In 2004, I was forcefully ejected from a place of business. I believe that this was the first, and only, time I have experienced such a thing.
I had been asked by my convenience store customer to visit a beer distributor as a representative from his company, to tell the distributor about our plans to begin ordering the products we needed through a process of carefully analyzing sales, thereby ordering only what we felt we could sell between delivery cycles.
What the distributor heard was:
Presales people would no longer be required to come to the stores and look for places to warehouse the supplier’s mistakes
No, of course I didn’t put it like that, but understandably I had irritated a nerve, and that is the way he chose to perceive it as he proceeded to show me the door. He then called my customer and told him that I was never to reenter his establishment for any reason whatsoever.
I can’t say I was totally surprised, because I had sensed the practice of employing pre-salespeople had evolved from its beginnings of being a service to assists the retailers, into a carte blanche invitation to use the customers’ stores for warehouses, in order to over report the distributors’ quarterly financial statements.
Needless to say, I quickly developed a strong dislike for all distributors, and considered going on a crusade to expose their dictatorial habits to the entire industry. But a strange thing happened along the way. I cultivated a strong empathy for distributors, and I’ll tell you why.

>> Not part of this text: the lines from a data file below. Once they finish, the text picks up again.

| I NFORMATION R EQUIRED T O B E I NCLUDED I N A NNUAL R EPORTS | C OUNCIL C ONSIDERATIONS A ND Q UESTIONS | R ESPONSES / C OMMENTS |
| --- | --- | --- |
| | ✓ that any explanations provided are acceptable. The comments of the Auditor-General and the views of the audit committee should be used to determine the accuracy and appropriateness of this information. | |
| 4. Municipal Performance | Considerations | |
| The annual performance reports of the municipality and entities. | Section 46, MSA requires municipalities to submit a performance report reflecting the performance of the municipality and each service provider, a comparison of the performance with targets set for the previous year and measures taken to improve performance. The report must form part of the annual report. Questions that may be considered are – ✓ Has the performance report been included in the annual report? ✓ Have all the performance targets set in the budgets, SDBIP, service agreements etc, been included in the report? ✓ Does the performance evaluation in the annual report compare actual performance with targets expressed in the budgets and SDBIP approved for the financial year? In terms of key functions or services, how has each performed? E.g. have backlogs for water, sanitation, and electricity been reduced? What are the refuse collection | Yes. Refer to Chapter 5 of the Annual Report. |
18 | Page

It is not the distributor’s fault
Looking back to the late 70s, when I began writing software for the industry, most of my customers owned gasoline stations, or had customers that owned gasoline stations and convenience stores. In fact, large convenience store companies were not that common in those days. There were a few large companies like 7-Eleven and Circle K, and some lesser sized regionals, but the spurt in the industry started when wholesale fuel distributors, seeing the success of companies like the Southland Corp., decided to seek out additional outlets for their gasoline and diesel sales.
When Shell Oil started selling oil to Walmart in the early 80s, wholesale fuel distributors fell upon hard times, and many were desperate to stop the bleeding in their financial statements. The wholesale oil and fuel industry began going through a process of consolidation. Most of my fuel oil customers from the 80s have either died or gone for other reasons. The ones that are left are considered convenience store owners today.
Clueless about retail
Knowing little to nothing about the retail industry, those fuel and oil wholesalers approached grocery distributors for help.

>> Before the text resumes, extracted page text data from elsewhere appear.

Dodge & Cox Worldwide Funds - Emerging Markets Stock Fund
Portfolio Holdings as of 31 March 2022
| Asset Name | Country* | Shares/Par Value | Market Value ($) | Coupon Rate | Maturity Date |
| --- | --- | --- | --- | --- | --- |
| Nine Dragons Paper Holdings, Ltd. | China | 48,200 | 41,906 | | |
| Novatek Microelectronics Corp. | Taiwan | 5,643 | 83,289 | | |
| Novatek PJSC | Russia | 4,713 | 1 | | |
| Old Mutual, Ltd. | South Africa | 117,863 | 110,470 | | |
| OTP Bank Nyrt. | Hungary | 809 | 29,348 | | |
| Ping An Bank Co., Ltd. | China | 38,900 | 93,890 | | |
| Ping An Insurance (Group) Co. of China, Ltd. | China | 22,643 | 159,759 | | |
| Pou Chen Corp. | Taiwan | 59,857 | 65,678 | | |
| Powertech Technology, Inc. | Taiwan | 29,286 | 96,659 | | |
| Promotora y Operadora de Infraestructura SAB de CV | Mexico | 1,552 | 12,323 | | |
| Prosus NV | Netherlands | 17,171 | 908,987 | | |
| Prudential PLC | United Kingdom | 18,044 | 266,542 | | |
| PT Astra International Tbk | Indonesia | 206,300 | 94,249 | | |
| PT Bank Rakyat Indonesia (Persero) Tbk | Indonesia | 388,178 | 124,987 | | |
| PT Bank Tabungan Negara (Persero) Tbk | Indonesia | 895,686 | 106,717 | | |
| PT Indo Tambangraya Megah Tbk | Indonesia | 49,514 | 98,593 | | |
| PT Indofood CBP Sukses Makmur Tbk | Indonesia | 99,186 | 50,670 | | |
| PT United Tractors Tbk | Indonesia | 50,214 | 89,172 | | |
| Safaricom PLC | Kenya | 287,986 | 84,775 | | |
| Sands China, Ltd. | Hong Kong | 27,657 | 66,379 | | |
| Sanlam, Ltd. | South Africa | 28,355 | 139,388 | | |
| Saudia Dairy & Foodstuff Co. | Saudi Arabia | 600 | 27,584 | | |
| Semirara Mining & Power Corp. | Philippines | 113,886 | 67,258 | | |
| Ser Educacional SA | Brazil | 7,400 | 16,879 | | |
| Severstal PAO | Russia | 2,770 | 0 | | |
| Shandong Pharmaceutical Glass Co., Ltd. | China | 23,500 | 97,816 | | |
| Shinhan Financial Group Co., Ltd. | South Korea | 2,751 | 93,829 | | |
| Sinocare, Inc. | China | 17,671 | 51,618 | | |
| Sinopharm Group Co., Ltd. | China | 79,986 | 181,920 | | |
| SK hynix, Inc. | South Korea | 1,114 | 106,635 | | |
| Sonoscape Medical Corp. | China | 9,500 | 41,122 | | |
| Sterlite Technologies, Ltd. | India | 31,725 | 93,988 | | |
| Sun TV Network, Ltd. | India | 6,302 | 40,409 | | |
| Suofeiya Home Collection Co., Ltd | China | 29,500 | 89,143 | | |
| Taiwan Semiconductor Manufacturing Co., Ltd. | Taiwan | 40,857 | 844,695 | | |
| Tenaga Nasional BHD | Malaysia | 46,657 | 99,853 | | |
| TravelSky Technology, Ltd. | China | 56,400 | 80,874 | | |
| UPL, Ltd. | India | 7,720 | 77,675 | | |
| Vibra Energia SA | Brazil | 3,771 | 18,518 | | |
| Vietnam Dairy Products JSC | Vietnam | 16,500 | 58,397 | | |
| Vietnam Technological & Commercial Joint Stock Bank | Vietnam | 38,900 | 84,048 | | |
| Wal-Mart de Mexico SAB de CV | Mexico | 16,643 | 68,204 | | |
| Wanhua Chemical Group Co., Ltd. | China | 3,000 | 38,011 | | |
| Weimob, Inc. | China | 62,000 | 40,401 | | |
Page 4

“Hey, we don’t know anything about the grocery business,” they admitted. “Can you help us?”
Reluctantly, the distributors agreed to provide a means of assisting these new retailers in stocking their stores, and to keep them stocked. Having no way of knowing what their retailers were actually selling, most of them just resent the same items that were sent on the last delivery, and that’s why you will find 2-3 YEARS worth of some items decaying in convenience stores this very minute. Most convenience stores have twice the inventory needed to meet customer service levels, but the bulk of the industry is clueless as to how to solve the problem.

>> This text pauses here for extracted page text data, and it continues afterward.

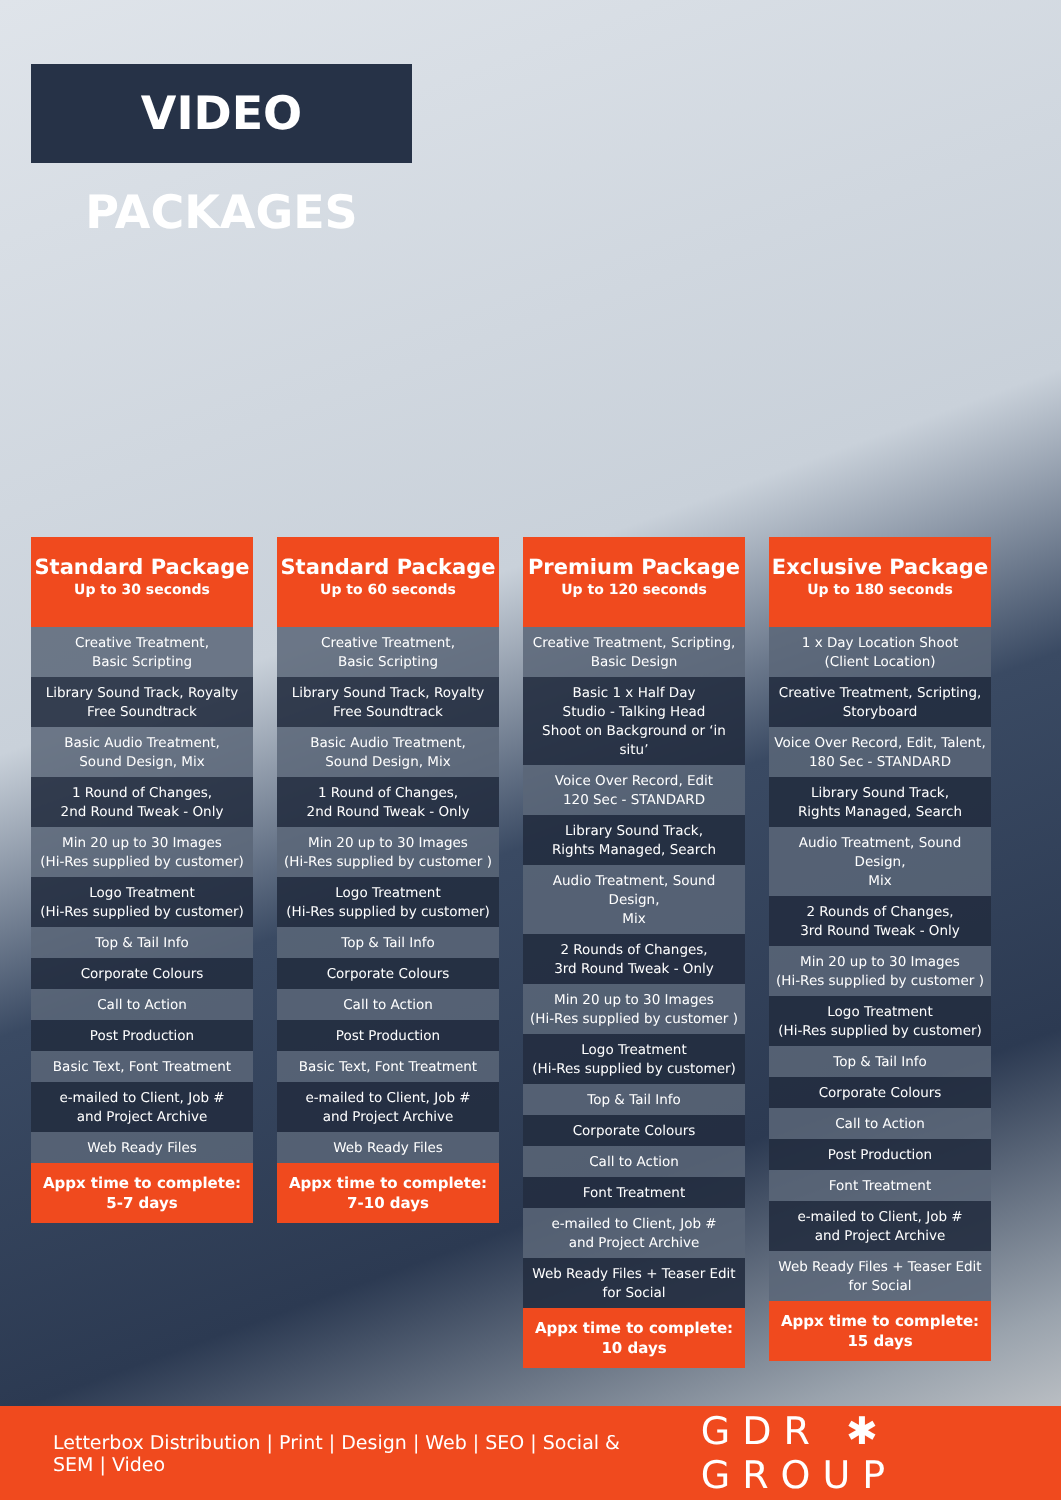VIDEO PACKAGES
Standard Package
Up to 30 seconds
Creative Treatment,
Basic Scripting
Library Sound Track, Royalty Free Soundtrack
Basic Audio Treatment,
Sound Design, Mix
1 Round of Changes,
2nd Round Tweak - Only
Min 20 up to 30 Images
(Hi-Res supplied by customer)
Logo Treatment
(Hi-Res supplied by customer)
Top & Tail Info
Corporate Colours
Call to Action
Post Production
Basic Text, Font Treatment
e-mailed to Client, Job #
and Project Archive
Web Ready Files
Appx time to complete:
5-7 days
Standard Package
Up to 60 seconds
Creative Treatment,
Basic Scripting
Library Sound Track, Royalty Free Soundtrack
Basic Audio Treatment,
Sound Design, Mix
1 Round of Changes,
2nd Round Tweak - Only
Min 20 up to 30 Images
(Hi-Res supplied by customer )
Logo Treatment
(Hi-Res supplied by customer)
Top & Tail Info
Corporate Colours
Call to Action
Post Production
Basic Text, Font Treatment
e-mailed to Client, Job #
and Project Archive
Web Ready Files
Appx time to complete:
7-10 days
Premium Package
Up to 120 seconds
Creative Treatment, Scripting,
Basic Design
Basic 1 x Half Day
Studio - Talking Head
Shoot on Background or ‘in situ’
Voice Over Record, Edit
120 Sec - STANDARD
Library Sound Track,
Rights Managed, Search
Audio Treatment, Sound Design,
Mix
2 Rounds of Changes,
3rd Round Tweak - Only
Min 20 up to 30 Images
(Hi-Res supplied by customer )
Logo Treatment
(Hi-Res supplied by customer)
Top & Tail Info
Corporate Colours
Call to Action
Font Treatment
e-mailed to Client, Job #
and Project Archive
Web Ready Files + Teaser Edit
for Social
Appx time to complete:
10 days
Exclusive Package
Up to 180 seconds
1 x Day Location Shoot
(Client Location)
Creative Treatment, Scripting,
Storyboard
Voice Over Record, Edit, Talent,
180 Sec - STANDARD
Library Sound Track,
Rights Managed, Search
Audio Treatment, Sound Design,
Mix
2 Rounds of Changes,
3rd Round Tweak - Only
Min 20 up to 30 Images
(Hi-Res supplied by customer )
Logo Treatment
(Hi-Res supplied by customer)
Top & Tail Info
Corporate Colours
Call to Action
Post Production
Font Treatment
e-mailed to Client, Job #
and Project Archive
Web Ready Files + Teaser Edit
for Social
Appx time to complete:
15 days
Letterbox Distribution | Print | Design | Web | SEO | Social & SEM | Video GDR ✱ GROUP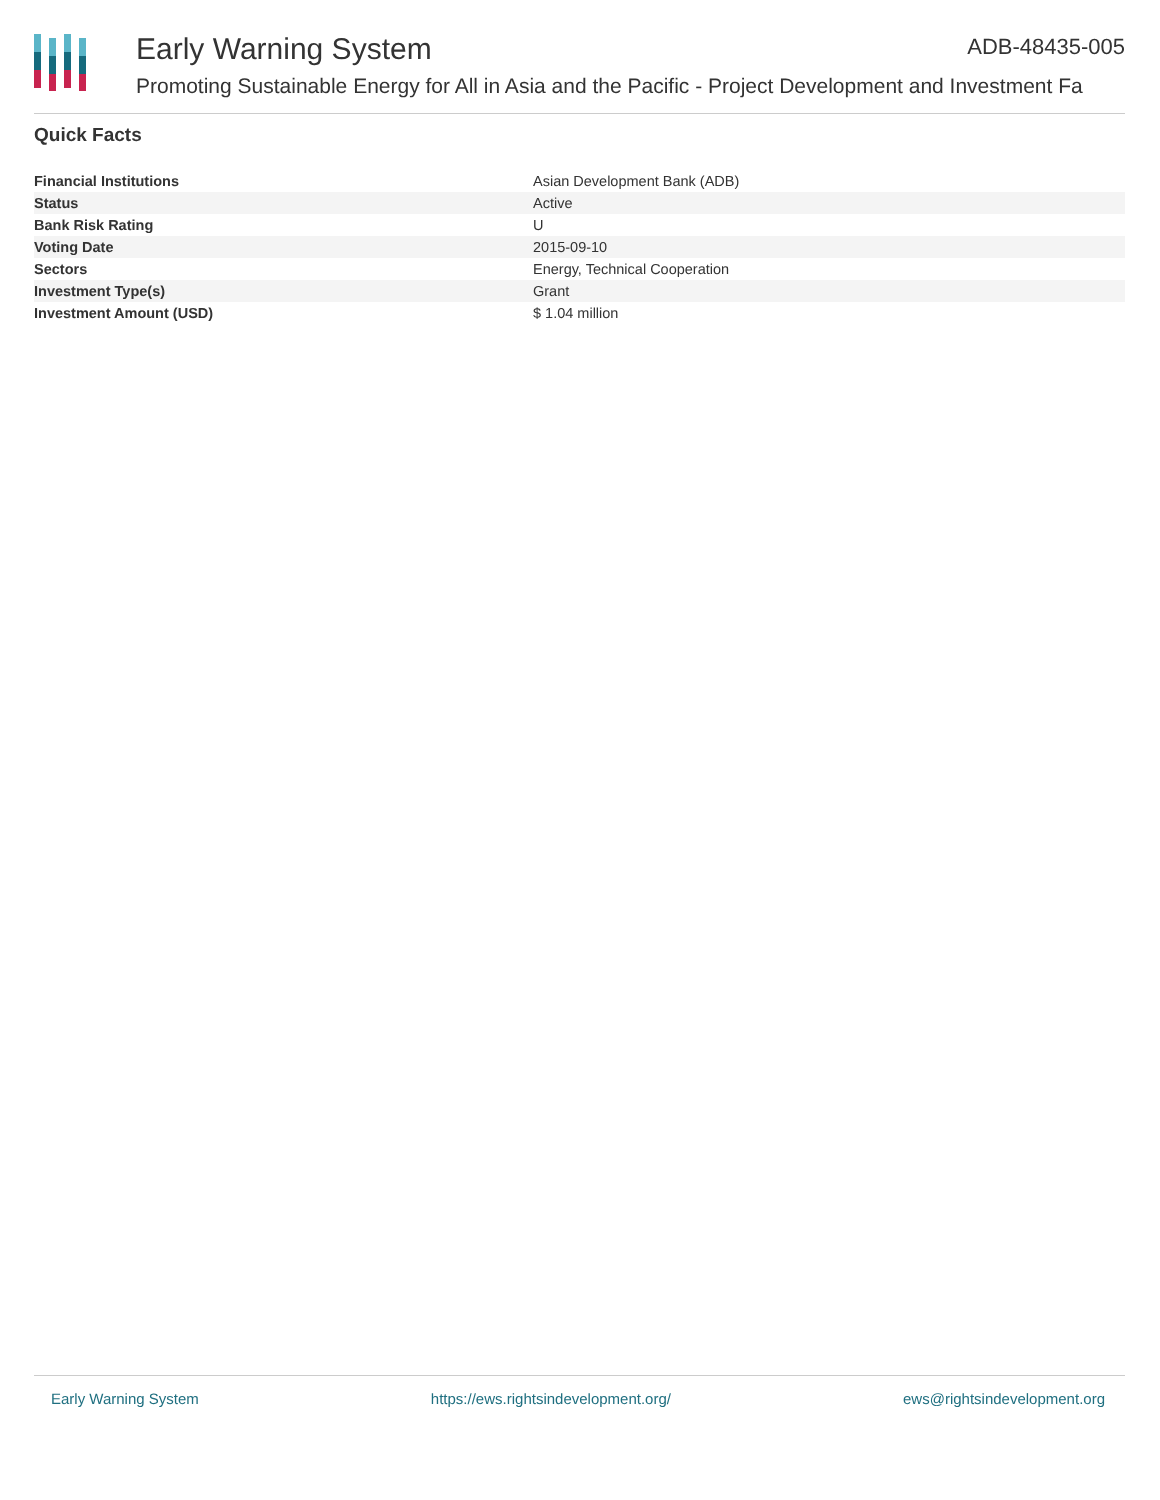Early Warning System ADB-48435-005
Promoting Sustainable Energy for All in Asia and the Pacific - Project Development and Investment Fa
Quick Facts
| Financial Institutions | Asian Development Bank (ADB) |
| Status | Active |
| Bank Risk Rating | U |
| Voting Date | 2015-09-10 |
| Sectors | Energy, Technical Cooperation |
| Investment Type(s) | Grant |
| Investment Amount (USD) | $ 1.04 million |
Early Warning System https://ews.rightsindevelopment.org/ ews@rightsindevelopment.org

What my experiences have taught me
There is one lesson I have learned during my 37 years as a provider of software and services to the convenience store industry. If you do something for someone more than once, they will continue to expect you to do the same thing until they have delegated their jobs away completely. Then the business is faced with having no one in the company who understands the process.
Through the process of evolution, these grocery suppliers were expected to provide more and more services than they agreed to at the onset, and the relationship between grocery distributors has all but collapsed into a finger-pointing situation.
Few convenience store companies have taken the initiative to manage their own inventory properly, and their distributors are incapable of providing the services really required to keep their retailers happy. Sixty-five percent of supplier invoices are in error, and each error cost as much as $400 to reconcile. One little disagreement can cause a retailer to swap grocery distributors, and result in the loss of millions of dollars a year in revenues for the distributor. Of course, the retailer rarely gains anything by changing, because the new supplier is going to overstate his capabilities to get the business, and the vicious cycle goes on forever.
Back to my story
Consequently in 2004, as the distributor was in the process of showing me the door, he pictured the loss of control he had somehow managed to acquire over the past three decades from being expected to do things he was incapable of doing well, and when I suggested he would no longer be required to perform that part of his services for his customer, he suffered a complete emotional meltdown, and decided to make his stand. The distributor felt abused, and the retailer began to see the faults in the distributor’s service, but both the distributor and the retailer were wrong in their assessment of things.
I learned a lot from that experience, but the most important thing I have learned is the resistance to change comes from the fear of losing control, and the resulting reaction can be both destructive and totally unpredictable.